### Source data
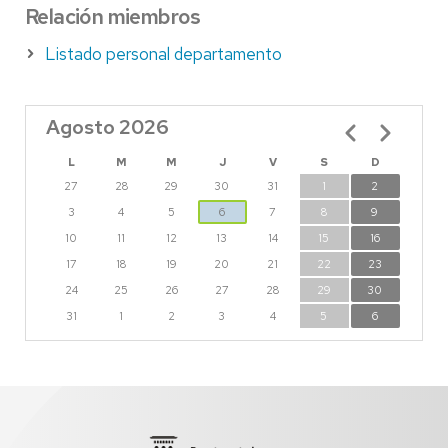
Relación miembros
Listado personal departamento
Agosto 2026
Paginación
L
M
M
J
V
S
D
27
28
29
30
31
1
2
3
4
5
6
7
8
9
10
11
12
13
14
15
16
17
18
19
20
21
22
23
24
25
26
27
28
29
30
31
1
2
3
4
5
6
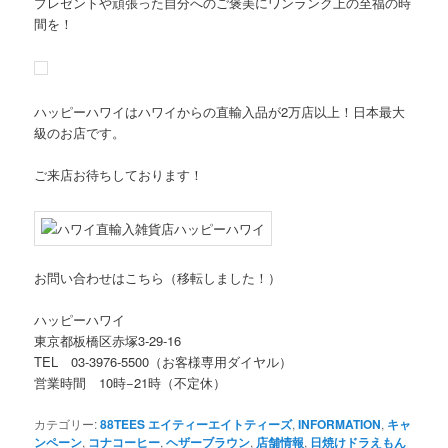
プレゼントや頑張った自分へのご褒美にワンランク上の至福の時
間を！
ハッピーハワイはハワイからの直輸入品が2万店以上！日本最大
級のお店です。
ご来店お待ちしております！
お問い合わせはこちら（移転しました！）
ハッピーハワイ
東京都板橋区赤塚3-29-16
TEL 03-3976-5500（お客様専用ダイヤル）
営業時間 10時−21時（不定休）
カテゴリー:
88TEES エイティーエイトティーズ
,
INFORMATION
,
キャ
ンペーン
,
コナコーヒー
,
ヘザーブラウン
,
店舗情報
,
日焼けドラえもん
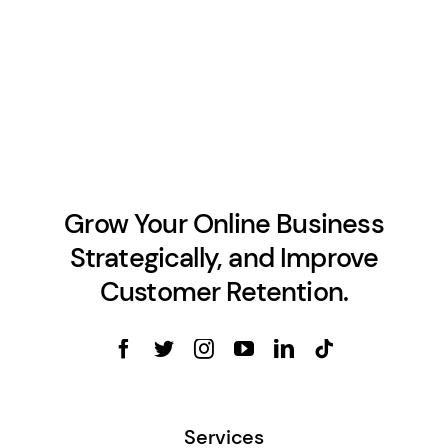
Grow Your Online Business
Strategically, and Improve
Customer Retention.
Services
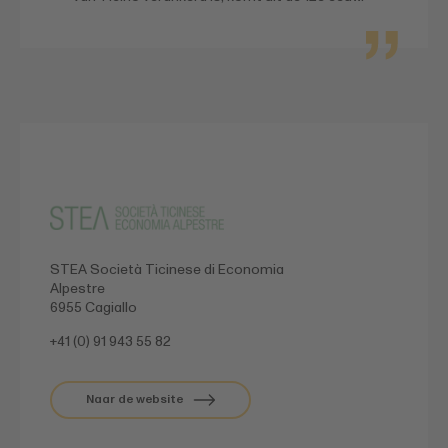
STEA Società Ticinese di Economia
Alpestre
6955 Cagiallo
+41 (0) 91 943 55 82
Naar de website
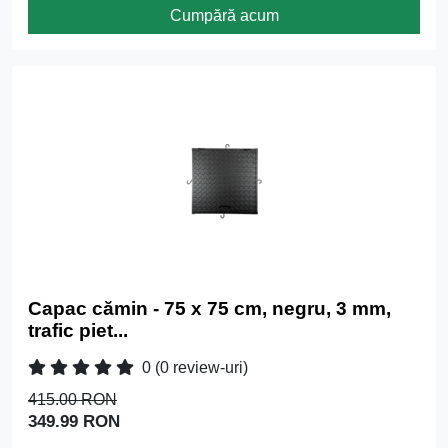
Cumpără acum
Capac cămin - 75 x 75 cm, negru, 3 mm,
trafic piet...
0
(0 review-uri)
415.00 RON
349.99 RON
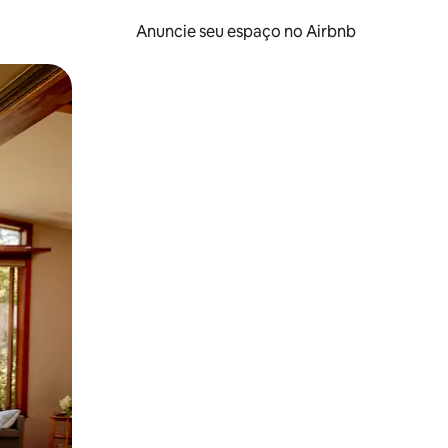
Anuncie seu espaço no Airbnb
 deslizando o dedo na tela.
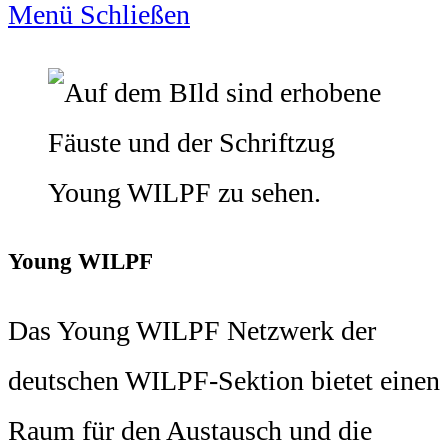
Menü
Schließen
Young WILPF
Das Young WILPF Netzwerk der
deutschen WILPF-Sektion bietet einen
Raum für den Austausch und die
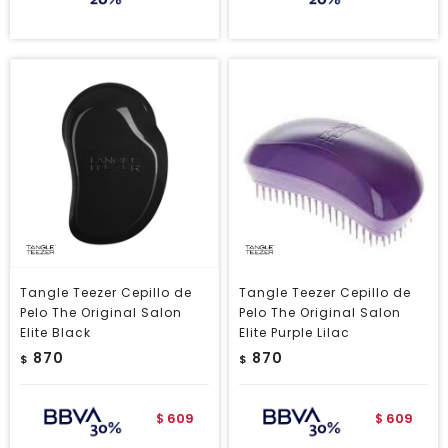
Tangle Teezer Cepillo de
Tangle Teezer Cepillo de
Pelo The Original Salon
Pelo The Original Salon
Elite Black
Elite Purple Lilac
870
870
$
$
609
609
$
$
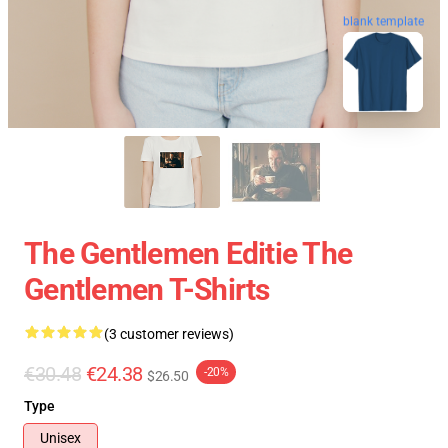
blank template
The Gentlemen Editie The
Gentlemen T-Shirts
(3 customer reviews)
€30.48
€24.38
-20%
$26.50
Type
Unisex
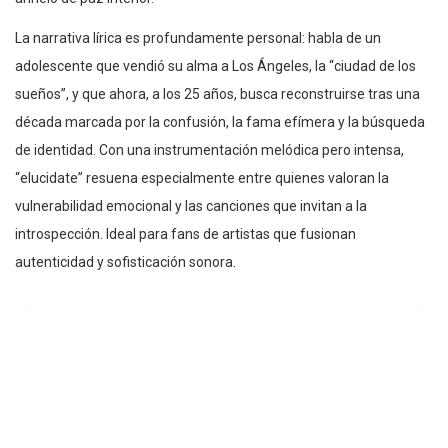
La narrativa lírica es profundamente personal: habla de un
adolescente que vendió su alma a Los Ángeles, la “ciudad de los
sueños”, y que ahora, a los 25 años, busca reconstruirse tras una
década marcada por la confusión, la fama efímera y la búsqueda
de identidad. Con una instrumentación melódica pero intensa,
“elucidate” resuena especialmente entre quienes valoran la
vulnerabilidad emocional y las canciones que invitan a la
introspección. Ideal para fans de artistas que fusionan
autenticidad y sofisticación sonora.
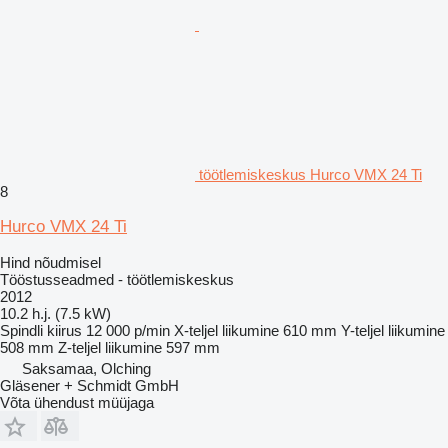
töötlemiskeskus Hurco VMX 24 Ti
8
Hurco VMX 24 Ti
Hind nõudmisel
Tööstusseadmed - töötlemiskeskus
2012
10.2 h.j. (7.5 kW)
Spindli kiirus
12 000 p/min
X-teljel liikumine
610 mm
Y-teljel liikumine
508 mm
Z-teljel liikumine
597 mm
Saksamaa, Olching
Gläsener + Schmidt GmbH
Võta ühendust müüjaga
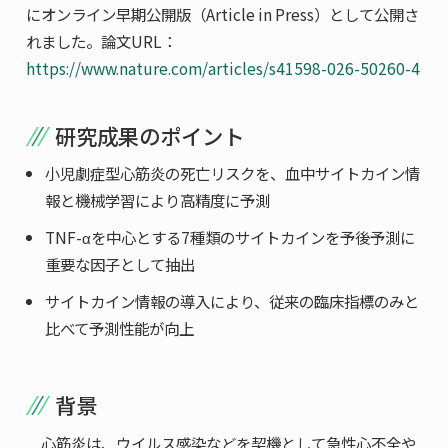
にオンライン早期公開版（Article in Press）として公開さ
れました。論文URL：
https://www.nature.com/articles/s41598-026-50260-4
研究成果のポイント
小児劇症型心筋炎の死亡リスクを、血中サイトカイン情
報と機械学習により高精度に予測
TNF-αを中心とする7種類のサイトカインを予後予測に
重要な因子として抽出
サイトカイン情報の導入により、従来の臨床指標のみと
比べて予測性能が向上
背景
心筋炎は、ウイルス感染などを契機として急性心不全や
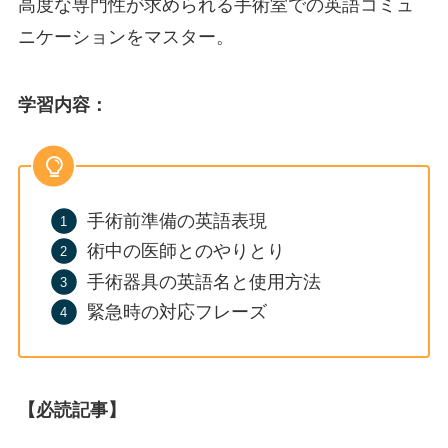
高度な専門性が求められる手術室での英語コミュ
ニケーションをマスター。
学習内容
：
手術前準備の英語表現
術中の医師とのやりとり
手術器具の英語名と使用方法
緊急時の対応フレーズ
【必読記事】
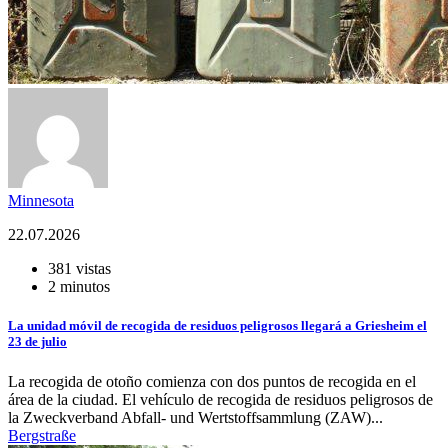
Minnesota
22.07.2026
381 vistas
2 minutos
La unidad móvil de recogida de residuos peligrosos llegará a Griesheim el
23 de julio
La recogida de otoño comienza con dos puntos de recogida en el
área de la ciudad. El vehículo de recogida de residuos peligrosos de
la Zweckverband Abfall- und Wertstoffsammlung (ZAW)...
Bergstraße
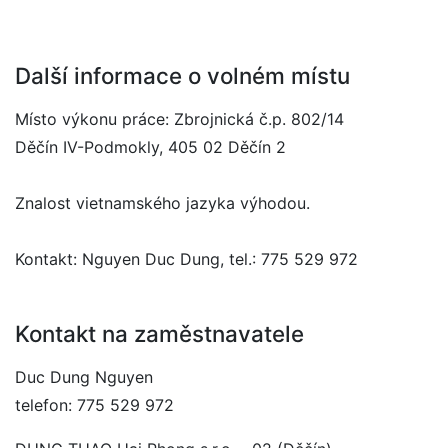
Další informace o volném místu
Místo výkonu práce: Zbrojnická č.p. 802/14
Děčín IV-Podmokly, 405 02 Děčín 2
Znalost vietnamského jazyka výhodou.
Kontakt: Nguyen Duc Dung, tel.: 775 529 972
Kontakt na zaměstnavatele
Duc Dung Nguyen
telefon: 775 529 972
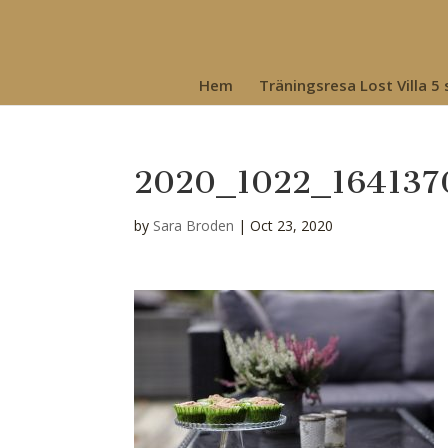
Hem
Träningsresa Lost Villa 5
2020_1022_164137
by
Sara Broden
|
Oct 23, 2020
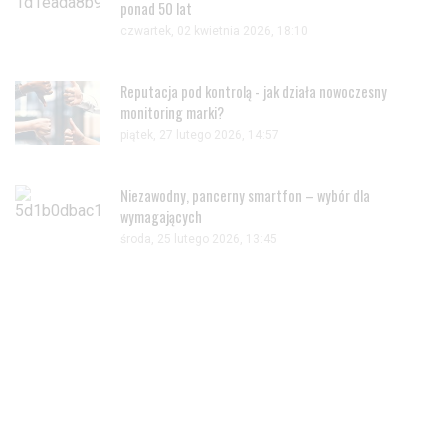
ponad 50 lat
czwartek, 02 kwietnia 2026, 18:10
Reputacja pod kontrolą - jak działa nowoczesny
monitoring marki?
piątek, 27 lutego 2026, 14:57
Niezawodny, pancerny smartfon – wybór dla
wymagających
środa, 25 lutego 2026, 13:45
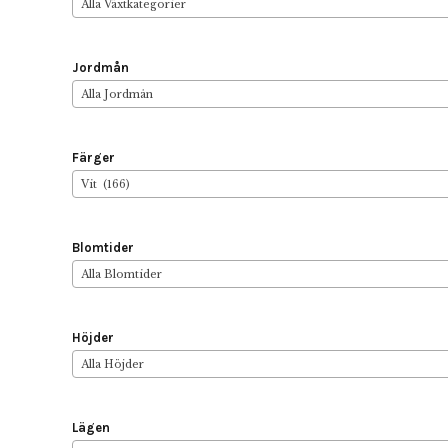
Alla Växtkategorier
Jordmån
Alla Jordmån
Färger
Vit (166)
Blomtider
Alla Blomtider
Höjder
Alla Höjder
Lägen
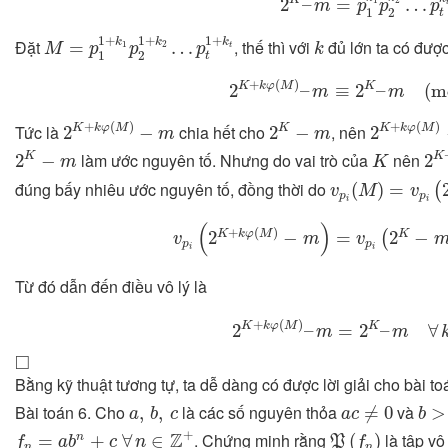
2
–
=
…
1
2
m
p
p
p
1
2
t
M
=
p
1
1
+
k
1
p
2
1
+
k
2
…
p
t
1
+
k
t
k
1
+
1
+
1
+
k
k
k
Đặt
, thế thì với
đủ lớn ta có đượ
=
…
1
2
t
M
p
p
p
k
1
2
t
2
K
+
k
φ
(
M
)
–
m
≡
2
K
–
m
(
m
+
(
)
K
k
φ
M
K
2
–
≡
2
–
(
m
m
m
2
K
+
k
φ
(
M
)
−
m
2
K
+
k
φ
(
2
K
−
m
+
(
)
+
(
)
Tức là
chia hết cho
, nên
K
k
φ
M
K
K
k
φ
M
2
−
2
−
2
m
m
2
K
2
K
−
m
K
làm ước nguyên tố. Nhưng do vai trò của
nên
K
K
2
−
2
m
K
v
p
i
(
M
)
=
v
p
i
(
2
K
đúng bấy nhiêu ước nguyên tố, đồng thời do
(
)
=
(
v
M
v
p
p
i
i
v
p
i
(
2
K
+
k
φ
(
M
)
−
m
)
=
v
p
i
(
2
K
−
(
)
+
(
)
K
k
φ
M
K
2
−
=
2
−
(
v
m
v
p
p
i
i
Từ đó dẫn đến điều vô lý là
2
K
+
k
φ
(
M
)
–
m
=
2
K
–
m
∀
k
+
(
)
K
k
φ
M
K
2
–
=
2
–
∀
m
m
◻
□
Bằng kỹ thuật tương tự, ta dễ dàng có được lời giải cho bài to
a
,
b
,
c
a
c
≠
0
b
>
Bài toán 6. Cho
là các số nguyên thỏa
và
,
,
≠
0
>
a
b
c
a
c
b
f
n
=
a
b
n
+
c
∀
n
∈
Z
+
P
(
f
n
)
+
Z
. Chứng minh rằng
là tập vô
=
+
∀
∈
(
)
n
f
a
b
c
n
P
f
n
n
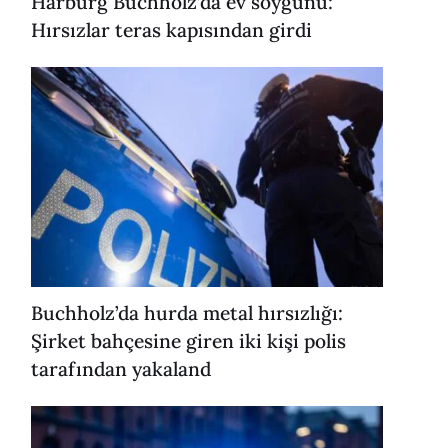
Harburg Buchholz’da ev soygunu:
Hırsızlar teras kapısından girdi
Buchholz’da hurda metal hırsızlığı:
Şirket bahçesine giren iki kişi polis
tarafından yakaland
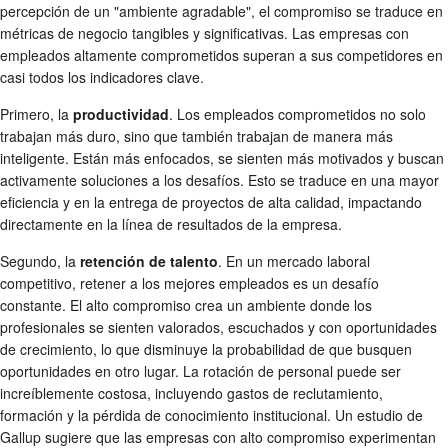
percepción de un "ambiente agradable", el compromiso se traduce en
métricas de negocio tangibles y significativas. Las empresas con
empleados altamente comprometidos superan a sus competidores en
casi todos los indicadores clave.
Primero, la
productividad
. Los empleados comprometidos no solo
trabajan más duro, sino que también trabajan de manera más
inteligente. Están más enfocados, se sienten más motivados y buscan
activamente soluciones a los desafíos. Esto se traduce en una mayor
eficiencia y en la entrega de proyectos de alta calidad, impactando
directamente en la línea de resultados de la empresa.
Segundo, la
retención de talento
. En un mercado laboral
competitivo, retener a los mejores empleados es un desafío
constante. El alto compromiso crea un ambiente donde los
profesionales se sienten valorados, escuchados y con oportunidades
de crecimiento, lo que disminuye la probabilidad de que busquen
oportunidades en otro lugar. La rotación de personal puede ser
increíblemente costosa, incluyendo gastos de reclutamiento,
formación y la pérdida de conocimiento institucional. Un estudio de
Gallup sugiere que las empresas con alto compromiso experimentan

### TASK DETAILS
Pull out each line of the records that contains the string "residuos", treating uppercase and lowercase letters as different.

### TASK RESULT
La unidad móvil de recogida de residuos peligrosos llegará a Griesheim el
área de la ciudad. El vehículo de recogida de residuos peligrosos de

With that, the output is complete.